I am quite upset about this game. While I lost all respect for Epic ages ago, they continue to demonstrate that they do not care about PC gaming. A company that owes its existence and success to PC gaming has abandoned its original followers to milk the console market. I'm sure they are getting a nice bonus for making this an Xbox LIVE-exclusive title, or hell, maybe they aren't, but they don't want to spend the pennies to port it to the PC.
For those unfamiliar with the game, it was intended to release on the PC and 360, but the PC version has since been dropped. Why the hell is Epic Games a top-tier member of the PC Gaming Alliance? Ugh.
I'm just talking about the decision process, not the facts. After all, Starforce was able to scare/bully smaller developers into using their horrible DRM with horror stories of piracy and mirages of extra sales through this kind of reasoning. Regardless of whether piracy is really the big deal the overblown scare stories like to portray it as, the attention it's given is going to colour the actions of decision-makers. And if it's as easy as 'make it for console instead', especially when console development is cheaper, requires less technical support and for many genres has a solid playerbase...

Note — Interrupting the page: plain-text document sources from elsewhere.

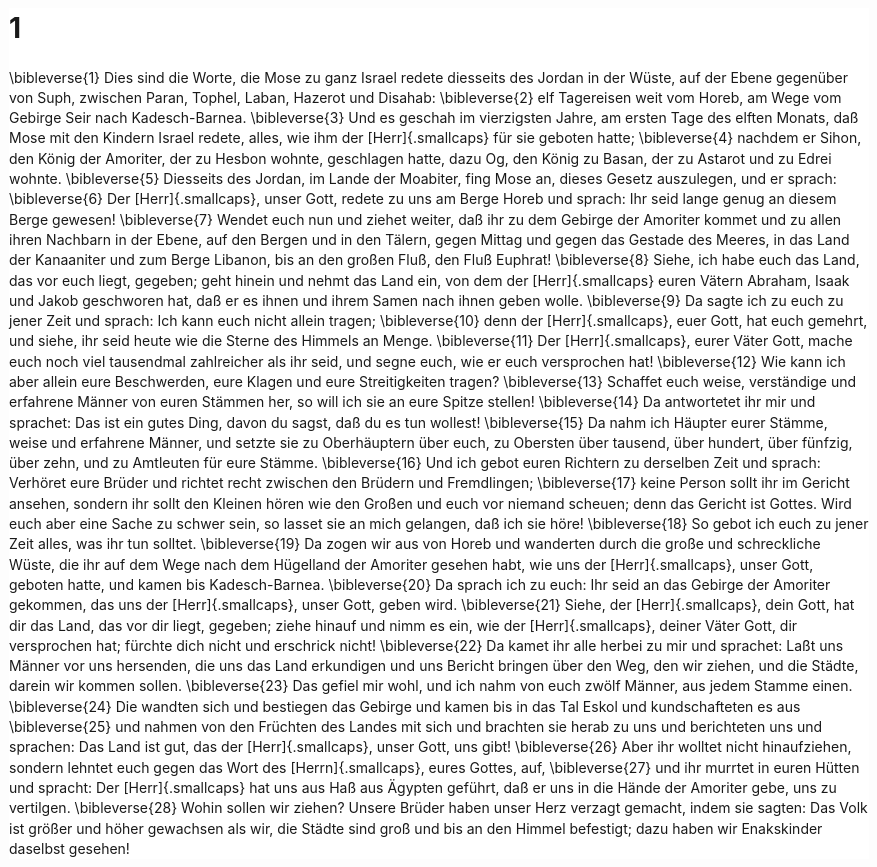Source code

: # 1 
\bibleverse{1} Dies sind die Worte, die Mose zu ganz Israel redete diesseits des Jordan in der Wüste, auf der Ebene gegenüber von Suph, zwischen Paran, Tophel, Laban, Hazerot und Disahab: 
\bibleverse{2} elf Tagereisen weit vom Horeb, am Wege vom Gebirge Seir nach Kadesch-Barnea. 
\bibleverse{3} Und es geschah im vierzigsten Jahre, am ersten Tage des elften Monats, daß Mose mit den Kindern Israel redete, alles, wie ihm der [Herr]{.smallcaps} für sie geboten hatte; 
\bibleverse{4} nachdem er Sihon, den König der Amoriter, der zu Hesbon wohnte, geschlagen hatte, dazu Og, den König zu Basan, der zu Astarot und zu Edrei wohnte. 
\bibleverse{5} Diesseits des Jordan, im Lande der Moabiter, fing Mose an, dieses Gesetz auszulegen, und er sprach: 
\bibleverse{6} Der [Herr]{.smallcaps}, unser Gott, redete zu uns am Berge Horeb und sprach: Ihr seid lange genug an diesem Berge gewesen! 
\bibleverse{7} Wendet euch nun und ziehet weiter, daß ihr zu dem Gebirge der Amoriter kommet und zu allen ihren Nachbarn in der Ebene, auf den Bergen und in den Tälern, gegen Mittag und gegen das Gestade des Meeres, in das Land der Kanaaniter und zum Berge Libanon, bis an den großen Fluß, den Fluß Euphrat! 
\bibleverse{8} Siehe, ich habe euch das Land, das vor euch liegt, gegeben; geht hinein und nehmt das Land ein, von dem der [Herr]{.smallcaps} euren Vätern Abraham, Isaak und Jakob geschworen hat, daß er es ihnen und ihrem Samen nach ihnen geben wolle. 
\bibleverse{9} Da sagte ich zu euch zu jener Zeit und sprach: Ich kann euch nicht allein tragen; 
\bibleverse{10} denn der [Herr]{.smallcaps}, euer Gott, hat euch gemehrt, und siehe, ihr seid heute wie die Sterne des Himmels an Menge. 
\bibleverse{11} Der [Herr]{.smallcaps}, eurer Väter Gott, mache euch noch viel tausendmal zahlreicher als ihr seid, und segne euch, wie er euch versprochen hat! 
\bibleverse{12} Wie kann ich aber allein eure Beschwerden, eure Klagen und eure Streitigkeiten tragen? 
\bibleverse{13} Schaffet euch weise, verständige und erfahrene Männer von euren Stämmen her, so will ich sie an eure Spitze stellen! 
\bibleverse{14} Da antwortetet ihr mir und sprachet: Das ist ein gutes Ding, davon du sagst, daß du es tun wollest! 
\bibleverse{15} Da nahm ich Häupter eurer Stämme, weise und erfahrene Männer, und setzte sie zu Oberhäuptern über euch, zu Obersten über tausend, über hundert, über fünfzig, über zehn, und zu Amtleuten für eure Stämme. 
\bibleverse{16} Und ich gebot euren Richtern zu derselben Zeit und sprach: Verhöret eure Brüder und richtet recht zwischen den Brüdern und Fremdlingen; 
\bibleverse{17} keine Person sollt ihr im Gericht ansehen, sondern ihr sollt den Kleinen hören wie den Großen und euch vor niemand scheuen; denn das Gericht ist Gottes. Wird euch aber eine Sache zu schwer sein, so lasset sie an mich gelangen, daß ich sie höre! 
\bibleverse{18} So gebot ich euch zu jener Zeit alles, was ihr tun solltet. 
\bibleverse{19} Da zogen wir aus von Horeb und wanderten durch die große und schreckliche Wüste, die ihr auf dem Wege nach dem Hügelland der Amoriter gesehen habt, wie uns der [Herr]{.smallcaps}, unser Gott, geboten hatte, und kamen bis Kadesch-Barnea. 
\bibleverse{20} Da sprach ich zu euch: Ihr seid an das Gebirge der Amoriter gekommen, das uns der [Herr]{.smallcaps}, unser Gott, geben wird. 
\bibleverse{21} Siehe, der [Herr]{.smallcaps}, dein Gott, hat dir das Land, das vor dir liegt, gegeben; ziehe hinauf und nimm es ein, wie der [Herr]{.smallcaps}, deiner Väter Gott, dir versprochen hat; fürchte dich nicht und erschrick nicht! 
\bibleverse{22} Da kamet ihr alle herbei zu mir und sprachet: Laßt uns Männer vor uns hersenden, die uns das Land erkundigen und uns Bericht bringen über den Weg, den wir ziehen, und die Städte, darein wir kommen sollen. 
\bibleverse{23} Das gefiel mir wohl, und ich nahm von euch zwölf Männer, aus jedem Stamme einen. 
\bibleverse{24} Die wandten sich und bestiegen das Gebirge und kamen bis in das Tal Eskol und kundschafteten es aus 
\bibleverse{25} und nahmen von den Früchten des Landes mit sich und brachten sie herab zu uns und berichteten uns und sprachen: Das Land ist gut, das der [Herr]{.smallcaps}, unser Gott, uns gibt! 
\bibleverse{26} Aber ihr wolltet nicht hinaufziehen, sondern lehntet euch gegen das Wort des [Herrn]{.smallcaps}, eures Gottes, auf, 
\bibleverse{27} und ihr murrtet in euren Hütten und spracht: Der [Herr]{.smallcaps} hat uns aus Haß aus Ägypten geführt, daß er uns in die Hände der Amoriter gebe, uns zu vertilgen. 
\bibleverse{28} Wohin sollen wir ziehen? Unsere Brüder haben unser Herz verzagt gemacht, indem sie sagten: Das Volk ist größer und höher gewachsen als wir, die Städte sind groß und bis an den Himmel befestigt; dazu haben wir Enakskinder daselbst gesehen! 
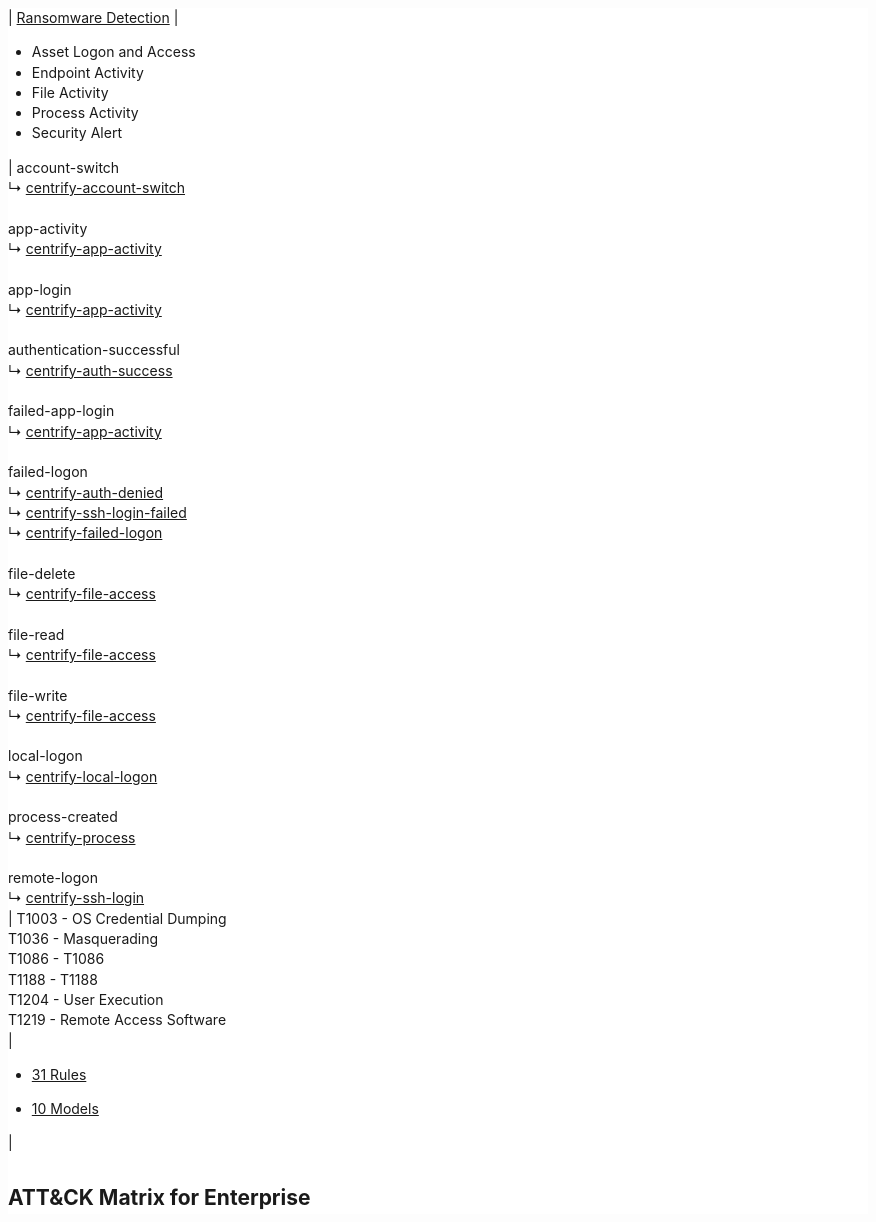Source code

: |    [Ransomware Detection](../../../UseCases/uc_ransomware_detection.md)    | <ul><li>Asset Logon and Access</li><li>Endpoint Activity</li><li>File Activity</li><li>Process Activity</li><li>Security Alert</li></ul>                                                                                                                                                                                                                                                                                                                                                                |  account-switch<br> ↳ [centrify-account-switch](Parsers/parserContent_centrify-account-switch.md)<br><br> app-activity<br> ↳ [centrify-app-activity](Parsers/parserContent_centrify-app-activity.md)<br><br> app-login<br> ↳ [centrify-app-activity](Parsers/parserContent_centrify-app-activity.md)<br><br> authentication-successful<br> ↳ [centrify-auth-success](Parsers/parserContent_centrify-auth-success.md)<br><br> failed-app-login<br> ↳ [centrify-app-activity](Parsers/parserContent_centrify-app-activity.md)<br><br> failed-logon<br> ↳ [centrify-auth-denied](Parsers/parserContent_centrify-auth-denied.md)<br> ↳ [centrify-ssh-login-failed](Parsers/parserContent_centrify-ssh-login-failed.md)<br> ↳ [centrify-failed-logon](Parsers/parserContent_centrify-failed-logon.md)<br><br> file-delete<br> ↳ [centrify-file-access](Parsers/parserContent_centrify-file-access.md)<br><br> file-read<br> ↳ [centrify-file-access](Parsers/parserContent_centrify-file-access.md)<br><br> file-write<br> ↳ [centrify-file-access](Parsers/parserContent_centrify-file-access.md)<br><br> local-logon<br> ↳ [centrify-local-logon](Parsers/parserContent_centrify-local-logon.md)<br><br> process-created<br> ↳ [centrify-process](Parsers/parserContent_centrify-process.md)<br><br> remote-logon<br> ↳ [centrify-ssh-login](Parsers/parserContent_centrify-ssh-login.md)<br> | T1003 - OS Credential Dumping<br>T1036 - Masquerading<br>T1086 - T1086<br>T1188 - T1188<br>T1204 - User Execution<br>T1219 - Remote Access Software<br>                                                                                                                                                                                                                                                                                                                                                                                                                                                                                                                                                                                                                                                                                                                                                                                                                                                                                        | [<ul><li>31 Rules</li></ul><ul><li>10 Models</li></ul>](Rules_Models/r_m_centrify_centrify_Ransomware_Detection.md)     |

ATT&CK Matrix for Enterprise
----------------------------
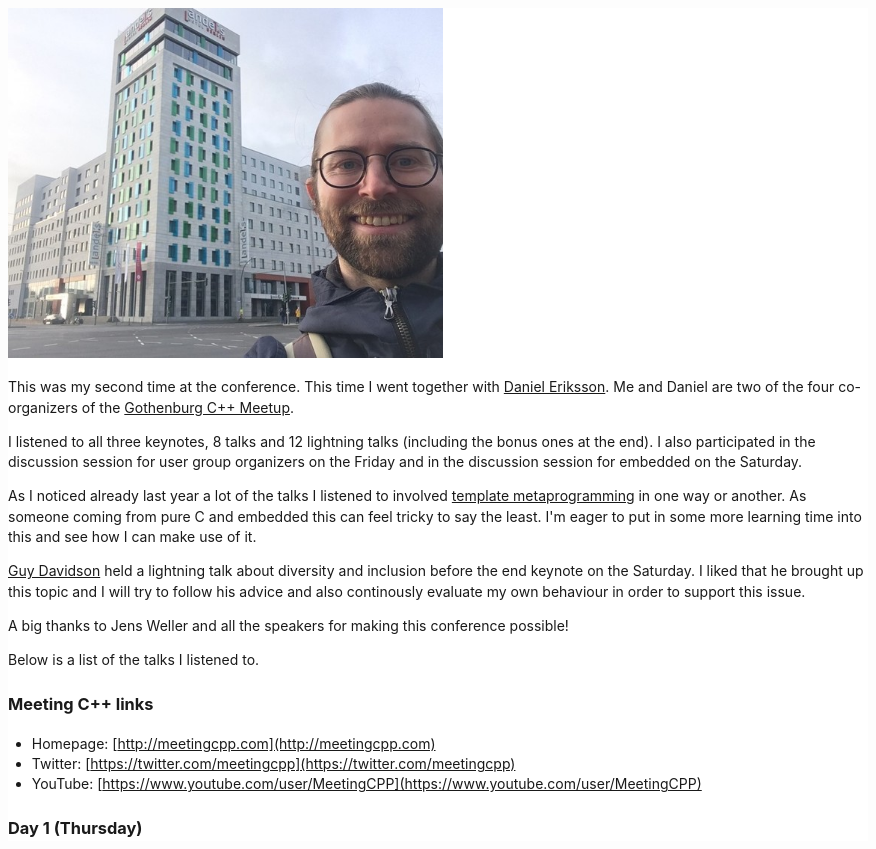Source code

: <img src="/assets/meeting-cpp-2017/jacob-front-hotel.jpg" height="350">

This was my second time at the conference. This time I went together with [Daniel Eriksson](https://twitter.com/shaddack). Me and Daniel are two of the four co-organizers of the [Gothenburg C++ Meetup](https://www.meetup.com/gbgcpp).

I listened to all three keynotes, 8 talks and 12 lightning talks (including the bonus ones at the end). I also participated in the discussion session for user group organizers on the Friday and in the discussion session for embedded on the Saturday.

As I noticed already last year a lot of the talks I listened to involved [template metaprogramming](https://en.wikipedia.org/wiki/Template_metaprogramming) in one way or another. As someone coming from pure C and embedded this can feel tricky to say the least. I'm eager to put in some more learning time into this and see how I can make use of it.

[Guy Davidson](https://www.twitter.com/hatcat01) held a lightning talk about diversity and inclusion before the end keynote on the Saturday. I liked that he brought up this topic and I will try to follow his advice and also continously evaluate my own behaviour in order to support this issue.

A big thanks to Jens Weller and all the speakers for making this conference possible!

Below is a list of the talks I listened to.

### Meeting C++ links<a name="meeting-c++-links"></a>

* Homepage: [http://meetingcpp.com](http://meetingcpp.com)
* Twitter: [https://twitter.com/meetingcpp](https://twitter.com/meetingcpp)
* YouTube: [https://www.youtube.com/user/MeetingCPP](https://www.youtube.com/user/MeetingCPP)

### Day 1 (Thursday)<a name="day-1-thursday"></a>
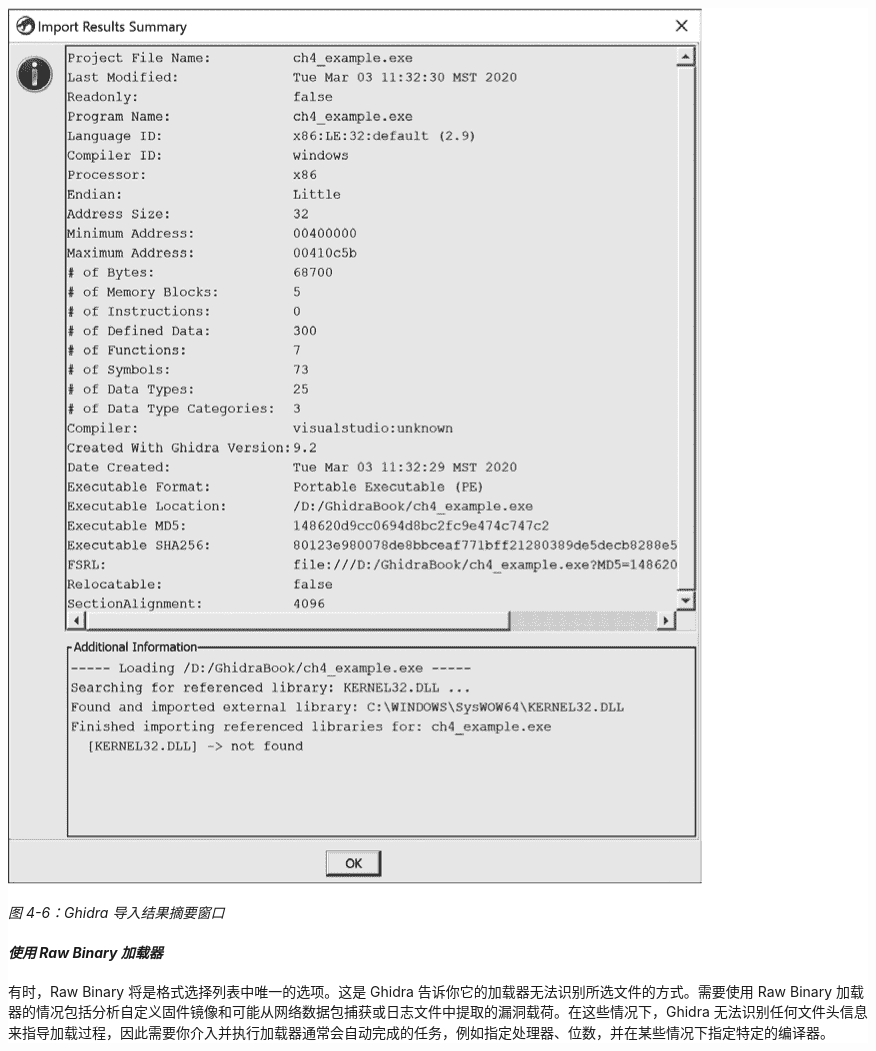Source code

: ![image](img/fig4-6.jpg)

*图 4-6：Ghidra 导入结果摘要窗口*

#### ***使用 Raw Binary 加载器***

有时，Raw Binary 将是格式选择列表中唯一的选项。这是 Ghidra 告诉你它的加载器无法识别所选文件的方式。需要使用 Raw Binary 加载器的情况包括分析自定义固件镜像和可能从网络数据包捕获或日志文件中提取的漏洞载荷。在这些情况下，Ghidra 无法识别任何文件头信息来指导加载过程，因此需要你介入并执行加载器通常会自动完成的任务，例如指定处理器、位数，并在某些情况下指定特定的编译器。
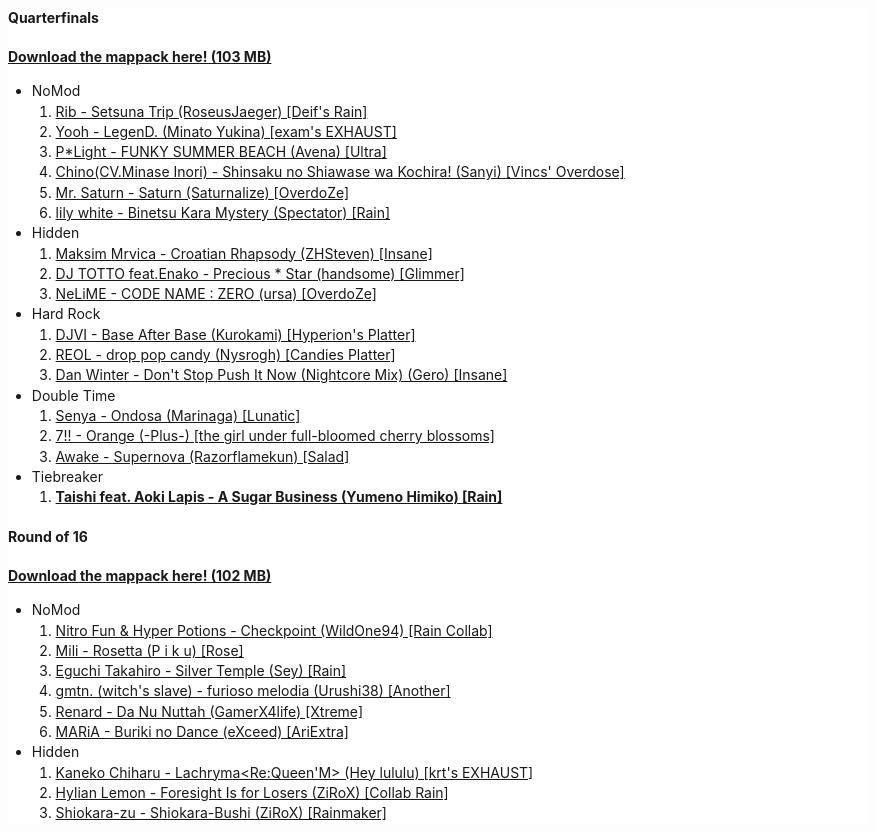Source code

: #### Quarterfinals

**[Download the mappack here! (103 MB)](https://drive.google.com/open?id=1ox7BQuLZD4jwkyNxTeoVONKD2-BxuHWj)**

- NoMod
  1. [Rib - Setsuna Trip (RoseusJaeger) \[Deif's Rain\]](https://osu.ppy.sh/beatmapsets/1474932)
  2. [Yooh - LegenD. (Minato Yukina) \[exam's EXHAUST\]](https://osu.ppy.sh/beatmapsets/506791#fruits/1077988)
  3. [P\*Light - FUNKY SUMMER BEACH (Avena) \[Ultra\]](https://osu.ppy.sh/beatmapsets/212192#osu/498989)
  4. [Chino(CV.Minase Inori) - Shinsaku no Shiawase wa Kochira! (Sanyi) \[Vincs' Overdose\]](https://osu.ppy.sh/beatmapsets/579869#fruits/1231254)
  5. [Mr. Saturn - Saturn (Saturnalize) \[OverdoZe\]](https://osu.ppy.sh/beatmapsets/39797#fruits/356150)
  6. [lily white - Binetsu Kara Mystery (Spectator) \[Rain\]](https://osu.ppy.sh/beatmapsets/295934#fruits/664699)
- Hidden
  1. [Maksim Mrvica - Croatian Rhapsody (ZHSteven) \[Insane\]](https://osu.ppy.sh/beatmapsets/191590#fruits/881329)
  2. [DJ TOTTO feat.Enako - Precious \* Star (handsome) \[Glimmer\]](https://osu.ppy.sh/beatmapsets/515214#osu/1094167)
  3. [NeLiME - CODE NAME : ZERO (ursa) \[OverdoZe\]](https://osu.ppy.sh/beatmapsets/148238#fruits/374232)
- Hard Rock
  1. [DJVI - Base After Base (Kurokami) \[Hyperion's Platter\]](https://osu.ppy.sh/beatmapsets/392741#fruits/857417)
  2. [REOL - drop pop candy (Nysrogh) \[Candies Platter\]](https://osu.ppy.sh/beatmapsets/565763#fruits/1293300)
  3. [Dan Winter - Don't Stop Push It Now (Nightcore Mix) (Gero) \[Insane\]](https://osu.ppy.sh/beatmapsets/200374#osu/474929)
- Double Time
  1. [Senya - Ondosa (Marinaga) \[Lunatic\]](https://osu.ppy.sh/beatmapsets/420265#osu/909244)
  2. [7!! - Orange (-Plus-) \[the girl under full-bloomed cherry blossoms\]](https://osu.ppy.sh/beatmapsets/376621#fruits/824525)
  3. [Awake - Supernova (Razorflamekun) \[Salad\]](https://osu.ppy.sh/beatmapsets/261327#fruits/616923)
- Tiebreaker
  1. **[Taishi feat. Aoki Lapis - A Sugar Business (Yumeno Himiko) \[Rain\]](https://osu.ppy.sh/beatmapsets/455666#fruits/976631)**

#### Round of 16

**[Download the mappack here! (102 MB)](https://drive.google.com/open?id=1kY272z24TD6tVZ4XfhzlRnTq3p-SoGqP)**

- NoMod
  1. [Nitro Fun & Hyper Potions - Checkpoint (WildOne94) \[Rain Collab\]](https://osu.ppy.sh/beatmapsets/474216#fruits/1036560)
  2. [Mili - Rosetta (P i k u) \[Rose\]](https://osu.ppy.sh/beatmapsets/380247#fruits/893353)
  3. [Eguchi Takahiro - Silver Temple (Sey) \[Rain\]](https://osu.ppy.sh/beatmapsets/166828#fruits/405444)
  4. [gmtn. (witch's slave) - furioso melodia (Urushi38) \[Another\]](https://osu.ppy.sh/beatmapsets/179726#osu/432030)
  5. [Renard - Da Nu Nuttah (GamerX4life) \[Xtreme\]](https://osu.ppy.sh/beatmapsets/62665#osu/185784)
  6. [MARiA - Buriki no Dance (eXceed) \[AriExtra\]](https://osu.ppy.sh/beatmapsets/201482#osu/478148)
- Hidden
  1. [Kaneko Chiharu - Lachryma\<Re:Queen'M\> (Hey lululu) \[krt's EXHAUST\]](https://osu.ppy.sh/beatmapsets/688899#osu/1458350)
  2. [Hylian Lemon - Foresight Is for Losers (ZiRoX) \[Collab Rain\]](https://osu.ppy.sh/beatmapsets/342751#fruits/757539)
  3. [Shiokara-zu - Shiokara-Bushi (ZiRoX) \[Rainmaker\]](https://osu.ppy.sh/beatmapsets/333960#fruits/738947)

Ironically, with regard to media centres, modern TVs already contain embedded systems to play a wide range of media. I can plug a drive into my television and play all the media I have (h.264, xvid, etc) without needing a computer or a 360 or whatever (which is good because the 360/Windows media streaming is a complete disaster of departmental infighting and competing systems).
The move toward console development is about money. period.
When developing for a console, the companies do not need to worry about 10% of the sales being in pirated copies so they get more money that way. Also, they know EXACTLY the hardware the code will be running on and can optimize it for this purpose. If you look at the PS2, in the beginning it was rather lackluster with its performance, but towards the launch of the PS3 the games looked and played MUCH better.
When developing on a PC, the programmers have to worry about compatibility with all the different configurations of PC hardware (something directx help to alleviate). Unfortunately, this means that a game requires a more powerful PC to run it at the same settings as a less powerful console would.
Don't forget QA and technical support that needs to be provided somewhere along the line. That said, PC developers porting to console often run into problems with the level of reliability required on console - it's okay to release a buggy mess and patch on PC, but this will not float on console. Sure, you can patch, but the market has a totally different expectation and a buggy game will lose sales in the critical first days/weeks.
There's another problem. Console title support costs are negligable. PC costs for legit users are an acceptable cost...but assuming all people contacting support are legit users is unreasonable. Most developers keep their opinions to themselves, which is understandable but unfortunate.
One of them actually had the desire to go in depth on analysis rather than just have one off comments to the public - http://www.romsteady.net/blog/labels/Piracy.html
And unfortunately he's no longer in the industry because he felt swimming through the bullshit wasn't worth more than actually earning good money.
(Edit - I recognize many others have been vocal about it, but most of them have been CEOs. Certainly not a position everyone would trust on the matter.)